───── SUPPLIED DATA ─────

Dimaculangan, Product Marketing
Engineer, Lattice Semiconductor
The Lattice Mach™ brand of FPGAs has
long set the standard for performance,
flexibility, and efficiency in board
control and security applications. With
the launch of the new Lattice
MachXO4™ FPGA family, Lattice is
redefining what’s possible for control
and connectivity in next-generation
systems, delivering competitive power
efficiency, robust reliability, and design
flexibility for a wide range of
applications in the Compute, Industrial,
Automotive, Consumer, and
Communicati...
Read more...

─────

Throughout the material, how many lines contain the string "control"? Answer with the number alone.

2